Friday's vigil will be held outside of Boelter Hall where, police said, Sarkar came armed with two 9mm pistols and multiple ammunition clips to kill Klug. He also planned to kill another professor, who was off campus at the time of the shooting and was unharmed.

Sarkar, a former UCLA student, shot dead a woman at her home in Minnesota before he drove almost 2,000 miles (3,200 km) to the school and killed Klug, police said.

Los Angeles Police Chief Charlie Beck told reporters on Thursday that a search of Sarkar's St. Paul, Minnesota, home turned up a "kill list" that included the name of the woman, Klug's name and the name of another professor at the school.

Officials would not release the name of the woman, whose body police said they found at a house in the 2400 block of Pearson Parkway in Brooklyn Park near Minneapolis.

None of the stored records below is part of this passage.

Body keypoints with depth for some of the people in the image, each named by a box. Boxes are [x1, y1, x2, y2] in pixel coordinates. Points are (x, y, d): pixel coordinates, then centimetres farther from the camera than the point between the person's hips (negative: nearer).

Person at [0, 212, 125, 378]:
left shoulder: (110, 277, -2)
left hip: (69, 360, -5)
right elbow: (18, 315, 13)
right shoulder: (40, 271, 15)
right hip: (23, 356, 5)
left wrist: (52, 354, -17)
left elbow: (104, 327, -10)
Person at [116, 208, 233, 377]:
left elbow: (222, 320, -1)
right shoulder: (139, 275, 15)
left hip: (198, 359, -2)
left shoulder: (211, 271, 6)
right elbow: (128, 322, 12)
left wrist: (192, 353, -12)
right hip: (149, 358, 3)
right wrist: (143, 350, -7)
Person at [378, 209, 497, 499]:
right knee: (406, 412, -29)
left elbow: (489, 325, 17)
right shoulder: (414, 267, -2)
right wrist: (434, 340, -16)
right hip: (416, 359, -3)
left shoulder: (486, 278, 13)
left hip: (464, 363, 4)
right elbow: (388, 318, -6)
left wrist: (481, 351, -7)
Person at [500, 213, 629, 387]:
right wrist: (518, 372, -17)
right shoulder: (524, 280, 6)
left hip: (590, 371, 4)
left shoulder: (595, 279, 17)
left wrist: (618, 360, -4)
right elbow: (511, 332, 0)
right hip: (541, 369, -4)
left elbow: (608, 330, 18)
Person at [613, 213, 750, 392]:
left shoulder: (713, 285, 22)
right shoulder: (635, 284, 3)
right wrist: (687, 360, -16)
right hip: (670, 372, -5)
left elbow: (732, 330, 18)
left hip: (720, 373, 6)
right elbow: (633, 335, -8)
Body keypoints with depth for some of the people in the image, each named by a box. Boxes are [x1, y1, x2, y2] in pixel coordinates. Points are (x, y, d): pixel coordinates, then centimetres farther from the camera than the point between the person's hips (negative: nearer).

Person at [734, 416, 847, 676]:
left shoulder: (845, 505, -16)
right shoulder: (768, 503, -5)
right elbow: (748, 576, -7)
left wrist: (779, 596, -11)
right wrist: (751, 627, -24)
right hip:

A marriage license application obtained by Reuters lists a residence on that block as the home of Ashley Erin Hasti and Sarkar, who married in Minnesota in 2011.

Neighbors also said Hasti lived at the home. Records do not show whether the couple, who appeared to have been living separately, were divorced.

An active Facebook page belonging to a Minneapolis-area woman named Ashley Hasti shows pictures of Sarkar, but not more recently than May of 2011, about two weeks before their marriage.

A page apparently belonging to him, with no public posts since 2011, still prominently displayed several photos of them together.

According to the birth date listed on the marriage license application, Hasti turned 31 in March.

Police in Brooklyn Park said they discovered the woman's body when they went to check on her. They did not immediately disclose her identity.

Police searched Sarkar's Minnesota home after finding a note at the Los Angeles crime scene asking for someone to check on his cat, Beck said.

The attack on Klug appeared to be provoked by Sarkar's belief that his former professor had stolen computer code from him, according to a March blog post that appeared to be written by Sarkar, Beck said.

Reuters was not able to confirm the authenticity of the blog and, according to Beck, the UCLA said there is no truth to the alleged theft.

The anger reflected in the March blog contrasted with earlier online records indicating Sarkar had gotten along with Klug. In a copy of his 2013 dissertation posted online, Sarkar thanked Klug.

Beck said UCLA faculty members were aware that Sarkar, who graduated in 2013, harbored anger toward them.

University officials did not respond on Thursday to requests for comment on Sarkar's claims.

Klug was a married father of two children.

"Bill was so much more than my soulmate. I will miss him every day for the rest of my life," His wife, Mary Elise Klug, said in a statement.